介護タクシーを利用する際、家族が一緒に付き添いたいと強く考える場面は多くあります。通院先での診察内容を一緒に聞きたい、初めて利用する事業所で不安がある、利用者本人が付き添いを強く希望しているなど、理由はさまざまです。しかし、介護タクシーの車両には座席数に限りがあるため、家族が同乗できるかどうかは事前に確認しておく必要があります。
車両の種類によっては、車椅子を固定するスペースを確保する関係で、同乗できる人数が制限されることがあります。軽自動車タイプかミニバンタイプかによっても、実際に確保できる座席数は大きく変わってきます。また、事業所によっては、同乗者がいることで介助の妨げにならないよう、人数や座席位置についてルールを設けている場合もあります。
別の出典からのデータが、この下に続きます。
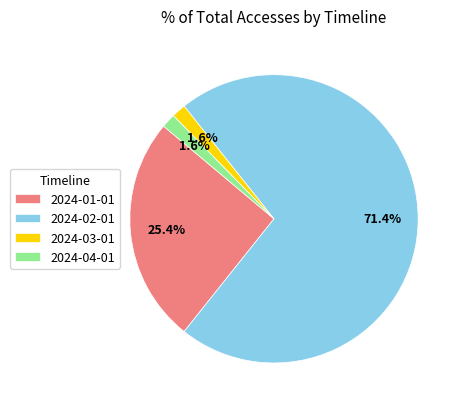

What is the ratio of the value at 2024-04-01 to the value at 2024-03-01?

1.0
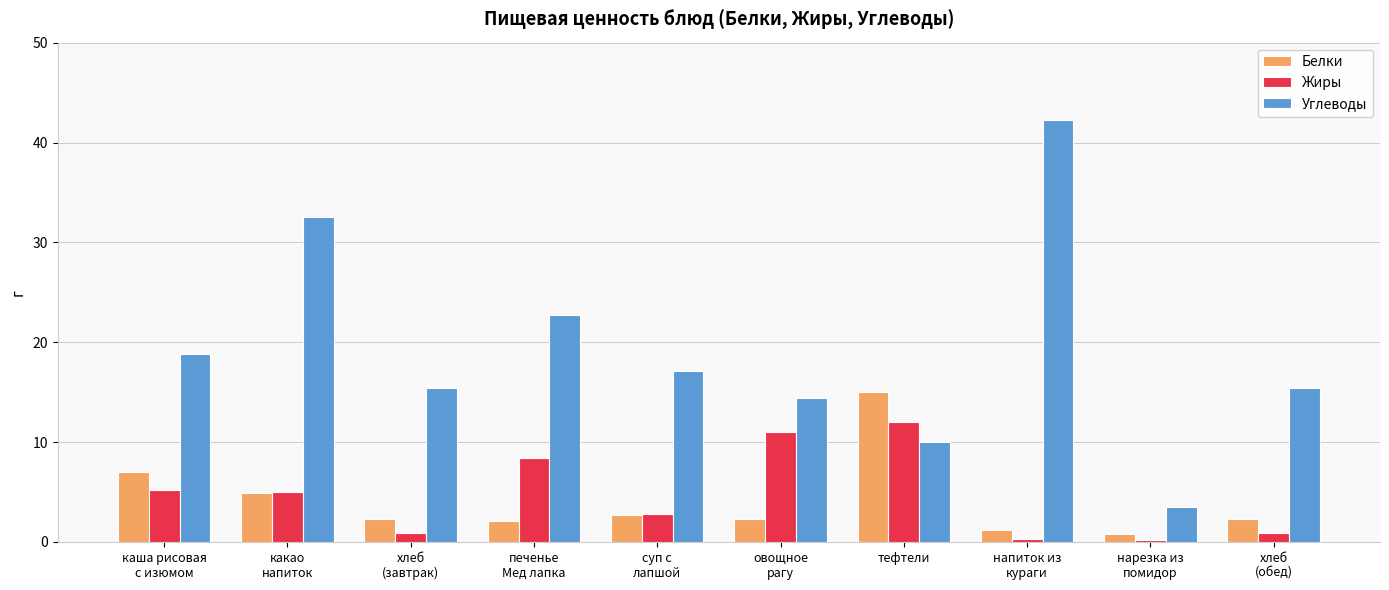

How many categories are shown in the chart?

10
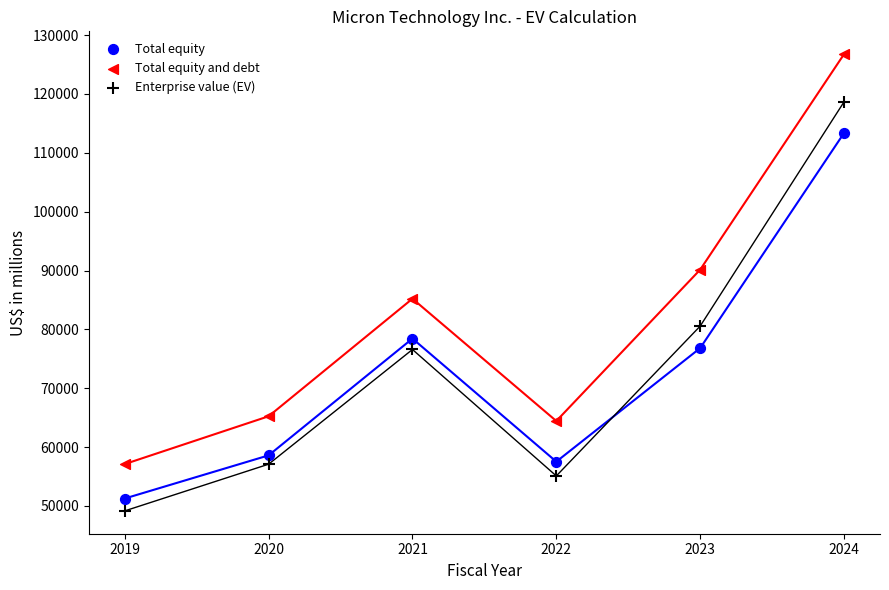

Which series has the largest Y range (max minus min)?

Total equity and debt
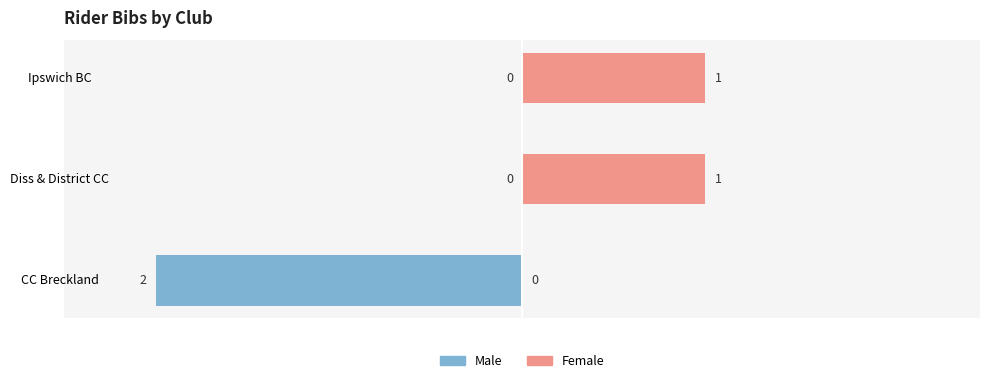

The Female series shows 0 at CC Breckland. True or false?

False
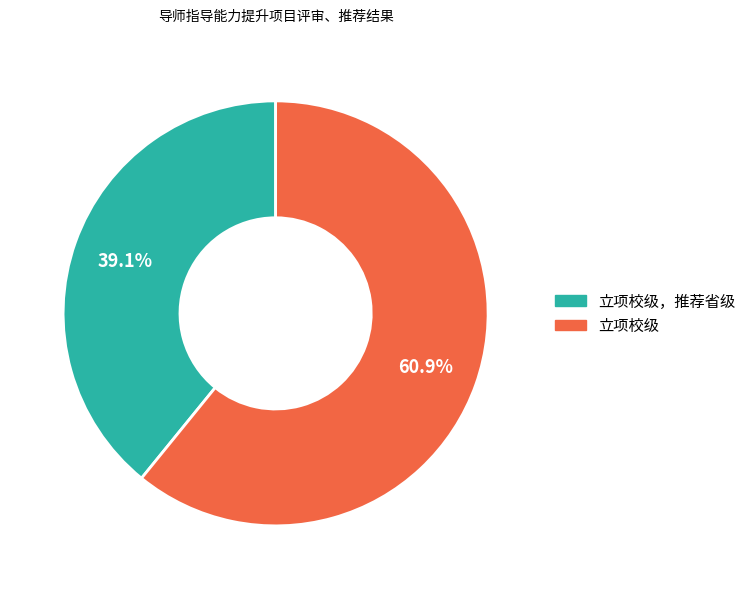

Is there a majority slice in this chart?

Yes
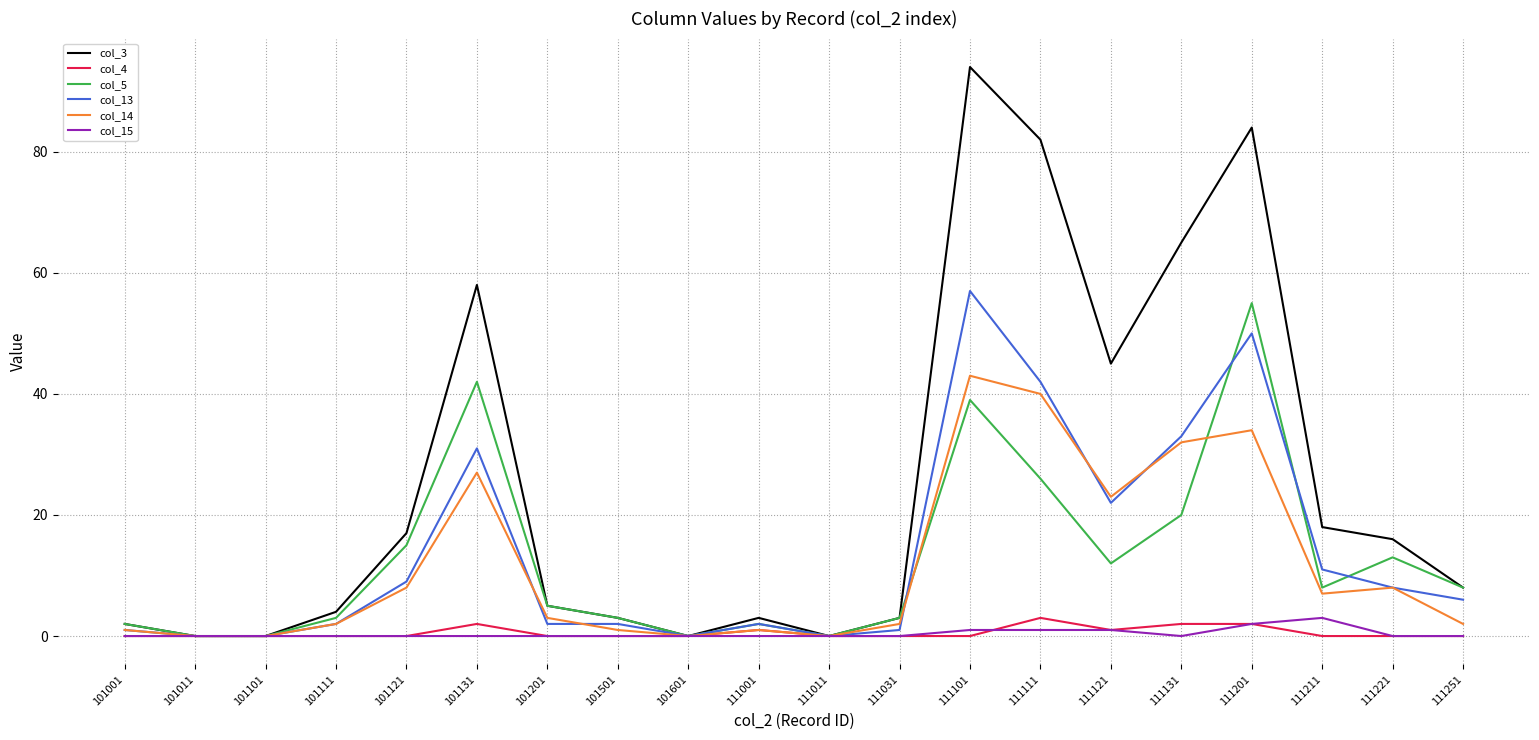

Is it true that col_15 equals 0 at 111011?

True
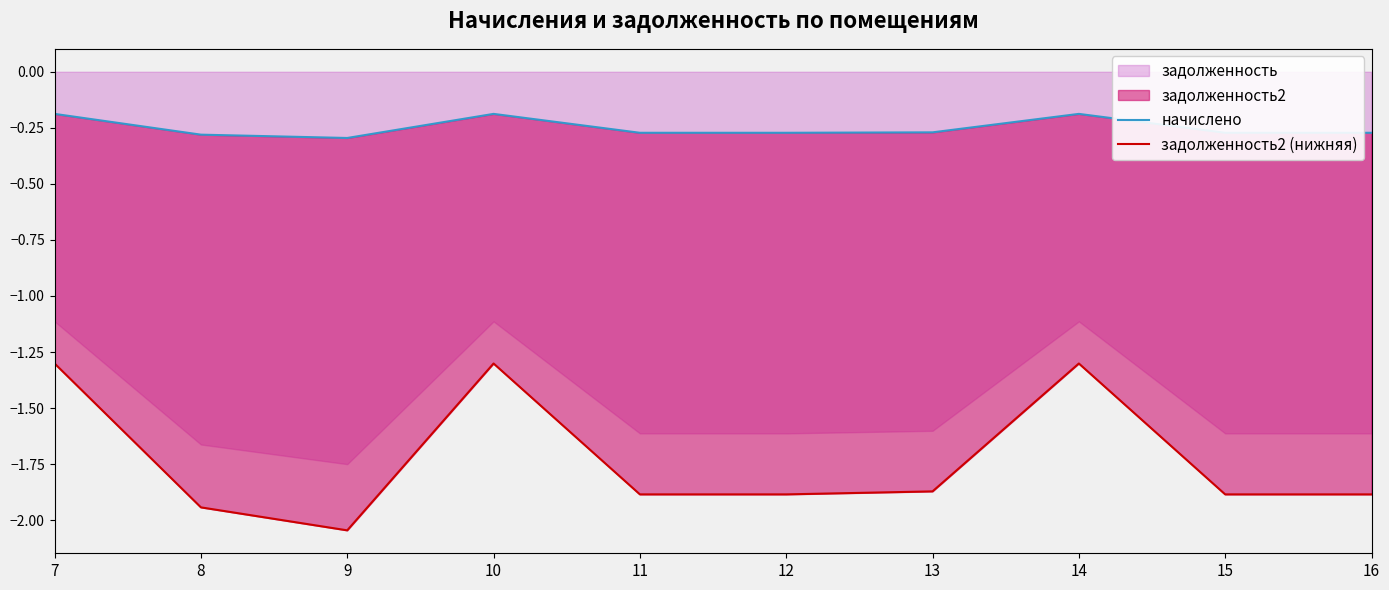

What is the total value across all series at 15?

-2.2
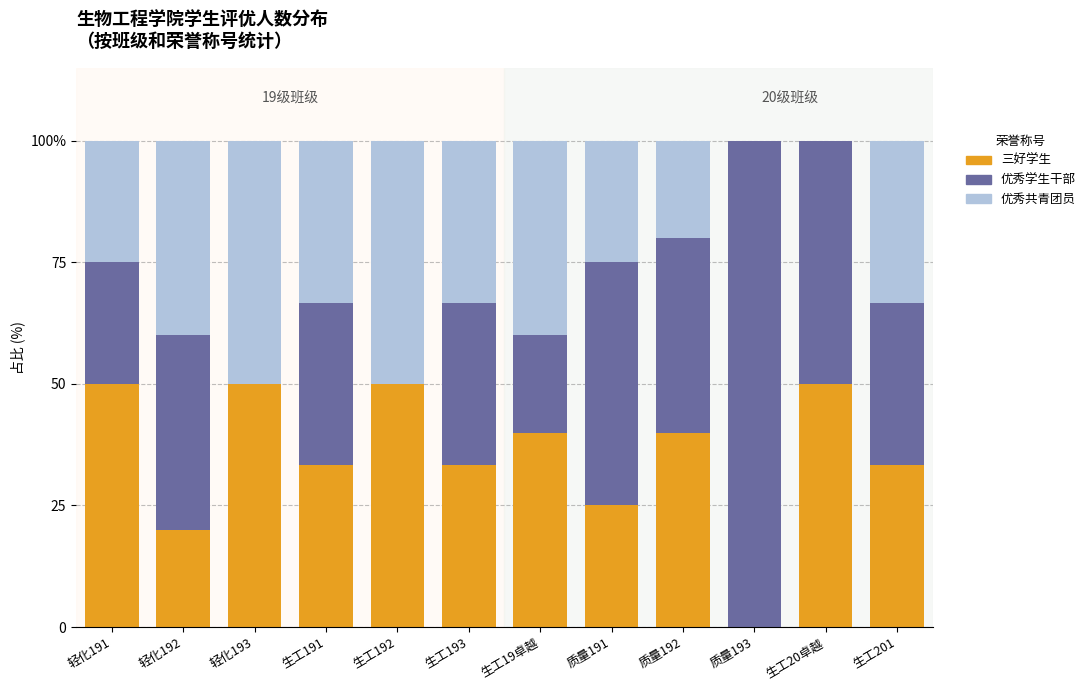

Is it true that 三好学生 equals 33.3 at 生工191?

True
本記事では、家族が介護タクシーに同乗したいと考えたときに、事前に確認しておきたいポイントを整理します。予約時の伝え方や、同乗にあたって気をつけたいマナーについてもあわせて解説します。
なお、同乗の可否は事業所の運行体制や、その日の他の利用者の予約状況によっても変わってきます。同じ事業所であっても、日によって対応できる範囲が異なることがあるため、毎回の予約時に確認しておくことをおすすめします。
また、家族が同乗することで利用者本人が安心できる一方、緊張してしまう方もいます。利用者本人がどちらを望んでいるかを確認したうえで、同乗するかどうかを判断することも大切な視点のひとつです。
介護タクシーという呼び方は広く使われていますが、法令上の正式な用語ではなく、道路運送法上の許可区分に基づいて事業者が運行しています。事業所ごとの車両や体制の違いは、こうした背景とも関係しています。